[Your instructions]:
Gather, from the data below, each line in which the word "original" occurs.

[Material provided]:
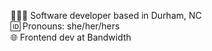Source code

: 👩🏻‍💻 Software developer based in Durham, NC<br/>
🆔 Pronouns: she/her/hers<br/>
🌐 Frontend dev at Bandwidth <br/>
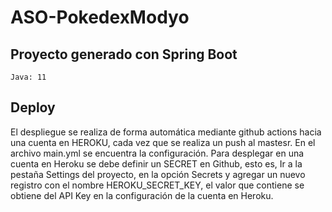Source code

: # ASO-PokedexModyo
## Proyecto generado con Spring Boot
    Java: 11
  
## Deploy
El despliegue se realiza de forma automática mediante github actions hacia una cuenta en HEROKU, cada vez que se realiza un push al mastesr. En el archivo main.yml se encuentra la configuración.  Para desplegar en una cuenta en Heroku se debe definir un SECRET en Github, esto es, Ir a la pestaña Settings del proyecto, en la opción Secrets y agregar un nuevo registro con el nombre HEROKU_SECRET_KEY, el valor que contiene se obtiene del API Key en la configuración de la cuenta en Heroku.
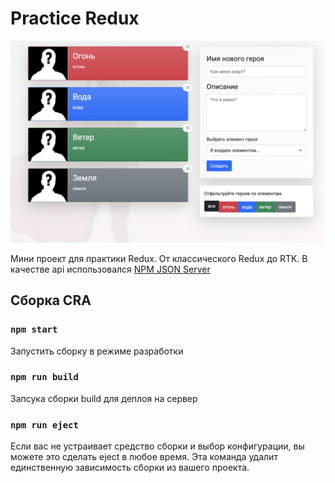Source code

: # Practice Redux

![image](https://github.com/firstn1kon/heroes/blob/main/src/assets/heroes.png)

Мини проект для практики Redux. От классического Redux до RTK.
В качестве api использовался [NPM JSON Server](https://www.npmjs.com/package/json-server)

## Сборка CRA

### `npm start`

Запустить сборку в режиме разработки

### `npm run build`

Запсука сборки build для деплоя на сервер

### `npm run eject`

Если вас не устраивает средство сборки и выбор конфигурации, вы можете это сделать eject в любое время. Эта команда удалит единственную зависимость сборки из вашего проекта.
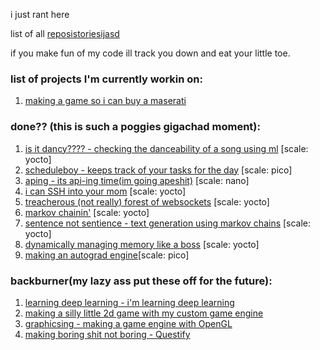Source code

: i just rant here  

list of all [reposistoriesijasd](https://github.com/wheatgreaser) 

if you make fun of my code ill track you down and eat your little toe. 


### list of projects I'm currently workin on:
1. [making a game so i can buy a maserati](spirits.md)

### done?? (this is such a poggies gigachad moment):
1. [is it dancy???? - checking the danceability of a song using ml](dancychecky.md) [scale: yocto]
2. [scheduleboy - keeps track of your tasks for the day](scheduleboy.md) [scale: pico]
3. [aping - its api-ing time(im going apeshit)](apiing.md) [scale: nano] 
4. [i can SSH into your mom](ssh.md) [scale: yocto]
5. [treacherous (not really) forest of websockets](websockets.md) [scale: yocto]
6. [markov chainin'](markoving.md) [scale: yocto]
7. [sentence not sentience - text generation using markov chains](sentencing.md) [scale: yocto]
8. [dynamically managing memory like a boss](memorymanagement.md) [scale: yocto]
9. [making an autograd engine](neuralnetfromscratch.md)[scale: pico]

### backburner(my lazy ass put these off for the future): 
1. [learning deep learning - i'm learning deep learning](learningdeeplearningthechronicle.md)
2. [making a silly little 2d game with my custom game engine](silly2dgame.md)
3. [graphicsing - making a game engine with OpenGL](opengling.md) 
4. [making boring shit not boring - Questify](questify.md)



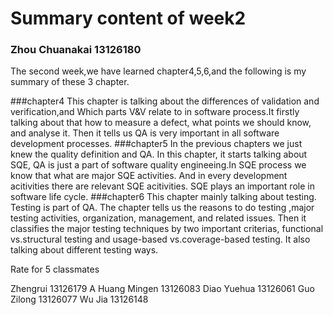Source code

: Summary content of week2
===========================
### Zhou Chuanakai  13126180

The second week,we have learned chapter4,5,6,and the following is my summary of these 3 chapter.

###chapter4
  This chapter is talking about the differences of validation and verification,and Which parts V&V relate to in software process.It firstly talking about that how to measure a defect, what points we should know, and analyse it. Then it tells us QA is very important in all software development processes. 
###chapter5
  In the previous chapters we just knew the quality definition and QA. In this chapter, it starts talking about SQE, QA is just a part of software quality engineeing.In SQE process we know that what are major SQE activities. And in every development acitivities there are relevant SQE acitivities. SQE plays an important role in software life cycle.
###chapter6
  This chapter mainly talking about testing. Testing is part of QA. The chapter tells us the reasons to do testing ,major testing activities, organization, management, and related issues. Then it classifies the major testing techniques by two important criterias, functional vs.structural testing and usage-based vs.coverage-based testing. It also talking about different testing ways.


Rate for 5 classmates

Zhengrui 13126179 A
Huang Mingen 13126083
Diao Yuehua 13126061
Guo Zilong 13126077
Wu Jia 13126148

---

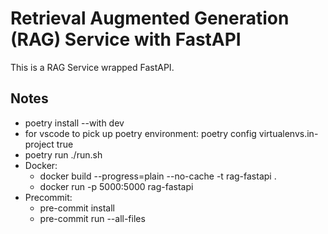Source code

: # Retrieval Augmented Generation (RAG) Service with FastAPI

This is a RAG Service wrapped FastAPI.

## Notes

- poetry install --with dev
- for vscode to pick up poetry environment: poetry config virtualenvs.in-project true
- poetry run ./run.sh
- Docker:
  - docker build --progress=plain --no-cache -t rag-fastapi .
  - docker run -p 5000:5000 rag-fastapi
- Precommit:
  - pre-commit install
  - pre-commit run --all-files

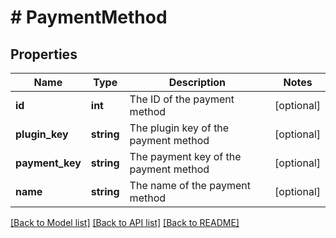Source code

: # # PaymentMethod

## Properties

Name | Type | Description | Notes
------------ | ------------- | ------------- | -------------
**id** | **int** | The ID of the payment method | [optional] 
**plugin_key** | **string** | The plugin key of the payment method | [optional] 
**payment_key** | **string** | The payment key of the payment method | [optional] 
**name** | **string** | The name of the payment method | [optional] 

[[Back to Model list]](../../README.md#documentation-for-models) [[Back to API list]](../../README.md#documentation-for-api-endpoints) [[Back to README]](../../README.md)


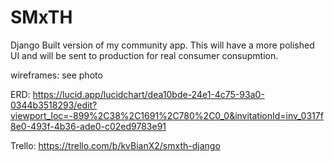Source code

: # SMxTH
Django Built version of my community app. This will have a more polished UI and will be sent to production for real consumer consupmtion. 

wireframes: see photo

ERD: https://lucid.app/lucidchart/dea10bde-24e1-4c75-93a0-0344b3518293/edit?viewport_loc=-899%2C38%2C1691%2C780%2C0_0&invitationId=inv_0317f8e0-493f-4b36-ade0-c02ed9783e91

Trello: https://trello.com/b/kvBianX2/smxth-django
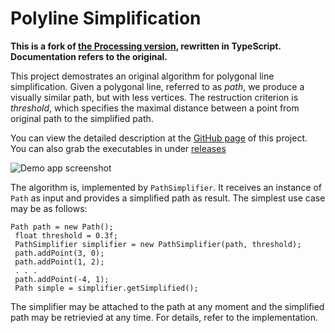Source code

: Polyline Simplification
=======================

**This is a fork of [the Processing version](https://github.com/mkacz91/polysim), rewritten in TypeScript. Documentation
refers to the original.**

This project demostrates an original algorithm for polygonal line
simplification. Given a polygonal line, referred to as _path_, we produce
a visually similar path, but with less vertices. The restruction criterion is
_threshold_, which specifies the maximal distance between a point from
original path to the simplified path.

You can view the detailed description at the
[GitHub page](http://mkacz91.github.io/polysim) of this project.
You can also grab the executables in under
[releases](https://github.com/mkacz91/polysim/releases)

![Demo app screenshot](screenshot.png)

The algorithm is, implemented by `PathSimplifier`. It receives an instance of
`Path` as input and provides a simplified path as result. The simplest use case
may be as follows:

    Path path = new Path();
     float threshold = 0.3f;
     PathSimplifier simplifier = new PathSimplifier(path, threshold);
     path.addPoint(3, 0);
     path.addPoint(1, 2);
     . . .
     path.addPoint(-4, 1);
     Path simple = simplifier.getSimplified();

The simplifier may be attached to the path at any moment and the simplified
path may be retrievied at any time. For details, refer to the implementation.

[Task result]:
refers to the original.**
This project demostrates an original algorithm for polygonal line
original path to the simplified path.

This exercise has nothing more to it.